Encontrei uma (o que, por estes dias, vai sendo uma raridade) em Viseu, numa conferência organizada, na passada segunda-feira, pela TSF e pelo JN, numa parceria com a Ordem dos Técnicos Oficiais de Contas. João Silva foi professor de Educação Física anos a fio. Hoje é presidente da Cooperativa Agrícola de Távora. Desempoeirado como todos os homens que sentem o que fazem e sofrem com o que não os deixam fazer, atirou estes números para a plateia: em meia dúzia de anos, o espumante feito na região do Távora-Varosa pulou de 5 mil para mais de meio milhão de un idades; a Cooperativa que João Silva lidera dá emprego direto a 57 pessoas; é o ganha-pão de 1200 famílias; e só arranca com uma nova campanha depois de ter pago a anterior aos agricultores.

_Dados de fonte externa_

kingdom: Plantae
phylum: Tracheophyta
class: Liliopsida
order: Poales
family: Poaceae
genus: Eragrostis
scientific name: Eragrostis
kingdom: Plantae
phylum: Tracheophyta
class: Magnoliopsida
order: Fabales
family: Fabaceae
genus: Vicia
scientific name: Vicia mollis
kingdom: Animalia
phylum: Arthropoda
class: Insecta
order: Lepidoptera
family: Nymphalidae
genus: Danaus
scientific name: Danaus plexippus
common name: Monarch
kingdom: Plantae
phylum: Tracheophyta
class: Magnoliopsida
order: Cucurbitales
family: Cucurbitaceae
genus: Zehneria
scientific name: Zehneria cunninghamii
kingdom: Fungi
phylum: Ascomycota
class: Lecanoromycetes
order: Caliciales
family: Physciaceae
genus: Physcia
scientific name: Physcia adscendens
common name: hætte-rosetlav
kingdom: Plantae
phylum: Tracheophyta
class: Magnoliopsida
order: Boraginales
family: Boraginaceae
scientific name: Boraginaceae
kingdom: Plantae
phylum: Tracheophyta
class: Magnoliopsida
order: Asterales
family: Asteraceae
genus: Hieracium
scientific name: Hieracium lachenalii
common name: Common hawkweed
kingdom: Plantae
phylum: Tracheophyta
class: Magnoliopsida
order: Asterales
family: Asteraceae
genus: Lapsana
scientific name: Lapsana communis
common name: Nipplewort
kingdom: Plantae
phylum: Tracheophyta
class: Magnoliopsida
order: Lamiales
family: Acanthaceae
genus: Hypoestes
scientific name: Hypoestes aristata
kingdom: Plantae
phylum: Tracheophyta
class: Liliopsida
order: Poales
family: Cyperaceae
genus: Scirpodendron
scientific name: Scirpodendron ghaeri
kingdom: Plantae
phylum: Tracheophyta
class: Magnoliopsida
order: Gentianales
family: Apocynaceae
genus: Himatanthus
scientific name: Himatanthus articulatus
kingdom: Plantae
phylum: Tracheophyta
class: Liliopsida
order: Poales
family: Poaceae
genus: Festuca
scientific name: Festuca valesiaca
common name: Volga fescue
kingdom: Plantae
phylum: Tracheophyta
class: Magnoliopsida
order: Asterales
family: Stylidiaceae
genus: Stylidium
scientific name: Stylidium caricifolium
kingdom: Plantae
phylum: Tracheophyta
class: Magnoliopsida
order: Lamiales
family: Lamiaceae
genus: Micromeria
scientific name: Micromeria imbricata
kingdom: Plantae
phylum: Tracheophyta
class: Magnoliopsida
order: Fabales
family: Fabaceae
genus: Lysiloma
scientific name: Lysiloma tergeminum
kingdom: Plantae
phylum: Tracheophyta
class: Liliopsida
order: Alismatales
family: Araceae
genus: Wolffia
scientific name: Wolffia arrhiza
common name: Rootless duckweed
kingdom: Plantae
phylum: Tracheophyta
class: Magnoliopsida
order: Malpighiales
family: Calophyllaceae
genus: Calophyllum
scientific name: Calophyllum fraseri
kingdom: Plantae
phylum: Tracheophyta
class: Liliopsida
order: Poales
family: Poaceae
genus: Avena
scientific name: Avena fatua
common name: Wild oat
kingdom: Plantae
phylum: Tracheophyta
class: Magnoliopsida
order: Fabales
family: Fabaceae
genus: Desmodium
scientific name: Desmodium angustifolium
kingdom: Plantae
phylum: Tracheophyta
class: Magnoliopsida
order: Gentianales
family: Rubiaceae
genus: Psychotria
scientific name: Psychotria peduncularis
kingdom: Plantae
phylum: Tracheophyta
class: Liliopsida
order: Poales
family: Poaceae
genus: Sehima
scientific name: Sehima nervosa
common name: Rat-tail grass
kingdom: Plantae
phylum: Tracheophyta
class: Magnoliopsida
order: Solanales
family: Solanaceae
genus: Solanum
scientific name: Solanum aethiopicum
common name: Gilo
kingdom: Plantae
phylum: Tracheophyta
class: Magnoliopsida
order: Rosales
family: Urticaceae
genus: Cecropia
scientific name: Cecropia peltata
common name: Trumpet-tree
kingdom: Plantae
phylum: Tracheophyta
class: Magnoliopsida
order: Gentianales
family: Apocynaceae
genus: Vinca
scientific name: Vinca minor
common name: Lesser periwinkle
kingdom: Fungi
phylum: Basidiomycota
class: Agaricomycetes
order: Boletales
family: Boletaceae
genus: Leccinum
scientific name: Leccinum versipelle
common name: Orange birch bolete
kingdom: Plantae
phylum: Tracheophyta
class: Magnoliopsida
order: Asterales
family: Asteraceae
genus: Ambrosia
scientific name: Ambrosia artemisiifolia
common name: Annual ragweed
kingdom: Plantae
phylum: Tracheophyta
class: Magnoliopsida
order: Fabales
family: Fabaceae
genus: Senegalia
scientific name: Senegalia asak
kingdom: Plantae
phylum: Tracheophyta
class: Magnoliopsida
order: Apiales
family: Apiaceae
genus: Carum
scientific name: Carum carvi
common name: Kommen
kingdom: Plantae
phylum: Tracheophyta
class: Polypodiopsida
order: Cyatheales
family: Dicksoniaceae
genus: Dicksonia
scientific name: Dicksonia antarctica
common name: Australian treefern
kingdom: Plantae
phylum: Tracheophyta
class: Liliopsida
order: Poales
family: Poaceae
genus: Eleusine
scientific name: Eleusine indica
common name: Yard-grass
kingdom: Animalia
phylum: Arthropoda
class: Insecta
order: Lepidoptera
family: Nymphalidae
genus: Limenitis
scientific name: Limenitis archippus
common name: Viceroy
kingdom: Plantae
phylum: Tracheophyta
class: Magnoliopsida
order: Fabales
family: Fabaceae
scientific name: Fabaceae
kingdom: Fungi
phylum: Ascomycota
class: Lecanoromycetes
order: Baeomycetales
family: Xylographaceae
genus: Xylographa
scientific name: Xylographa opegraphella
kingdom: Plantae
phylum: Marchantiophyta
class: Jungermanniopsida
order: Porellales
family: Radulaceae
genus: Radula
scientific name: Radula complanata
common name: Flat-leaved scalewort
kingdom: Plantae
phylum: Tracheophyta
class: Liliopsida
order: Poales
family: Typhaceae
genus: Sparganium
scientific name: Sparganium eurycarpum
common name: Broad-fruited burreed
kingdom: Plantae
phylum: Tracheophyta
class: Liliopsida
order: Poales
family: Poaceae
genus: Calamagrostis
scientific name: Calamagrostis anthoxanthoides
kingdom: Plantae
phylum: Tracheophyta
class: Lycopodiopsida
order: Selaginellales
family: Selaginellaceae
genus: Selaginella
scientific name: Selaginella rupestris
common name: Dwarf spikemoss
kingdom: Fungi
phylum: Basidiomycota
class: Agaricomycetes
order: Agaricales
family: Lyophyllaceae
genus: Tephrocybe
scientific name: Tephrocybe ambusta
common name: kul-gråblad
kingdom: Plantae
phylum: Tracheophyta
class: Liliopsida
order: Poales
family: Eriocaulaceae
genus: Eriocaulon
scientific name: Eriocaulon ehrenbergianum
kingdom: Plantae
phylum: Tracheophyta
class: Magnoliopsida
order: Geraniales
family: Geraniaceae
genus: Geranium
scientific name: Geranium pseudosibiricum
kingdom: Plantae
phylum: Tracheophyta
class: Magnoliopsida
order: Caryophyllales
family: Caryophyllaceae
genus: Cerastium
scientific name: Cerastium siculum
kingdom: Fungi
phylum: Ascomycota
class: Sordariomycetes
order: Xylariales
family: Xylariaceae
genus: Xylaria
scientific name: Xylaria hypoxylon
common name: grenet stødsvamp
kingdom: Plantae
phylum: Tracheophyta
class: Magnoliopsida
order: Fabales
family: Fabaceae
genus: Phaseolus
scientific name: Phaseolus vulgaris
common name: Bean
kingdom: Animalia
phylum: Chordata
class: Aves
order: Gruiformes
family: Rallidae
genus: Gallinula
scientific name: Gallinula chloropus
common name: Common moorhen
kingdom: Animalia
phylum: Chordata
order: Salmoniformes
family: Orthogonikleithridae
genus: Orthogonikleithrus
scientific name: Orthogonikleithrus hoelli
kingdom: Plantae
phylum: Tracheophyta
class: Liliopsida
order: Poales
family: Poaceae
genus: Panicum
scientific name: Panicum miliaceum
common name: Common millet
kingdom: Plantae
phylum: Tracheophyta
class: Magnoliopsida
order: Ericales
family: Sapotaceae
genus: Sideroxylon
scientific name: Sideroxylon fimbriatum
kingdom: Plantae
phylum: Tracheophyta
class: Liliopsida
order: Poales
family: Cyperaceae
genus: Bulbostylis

Este "caminho da honradez" (palavras dele) é feito numa altura em que "a agricultura bateu no fundo" (palavras dele também). Quer dizer: o mais fácil, para a Cooperativa de Távora, seria refugiar-se na crise e permanecer, quieta, num recanto à espera que a tormenta passe. Nada disso. "Temos de ser ambiciosos, inovadores e empreendedores, senão a história acaba por nos apagar"."É por isso que a junção com a Cooperativa de Armamar está em curso. Para que a história não se encarregue de apagar quem não quer, nem merece, ser apagado.
Há queixas, claro. E dirigidas a quem, no sossego de um qualquer gabinete, decide estimular a colocação de toneladas de fruta no mercado, mas se esquece de criar, a montante, condições para que o objetivo se concretize. "Não temos, por exemplo, câmaras de frio, essenciais para este negócio", exemplifica João Silva. "O tempo do ensaio e erro já lá vai. Se Deus quiser e o Governo também, nós cá estamos". Para lutar.
Do Interior, desse outro Portugal onde a alma se estremunha com compreensível facilidade, chegam, portanto, boas notícias. Que mil presidentes como este floresçam pelo país, a ver se a coisa avança.
P.S.: Scolari disse, numa entrevista, que não convocou Baía para a seleção porque Pinto da Costa lhe dissera que o guarda-redes era "problemático". É uma das mais cobardes e rasteiras desculpas que ouvi a um treinador. Lamentável.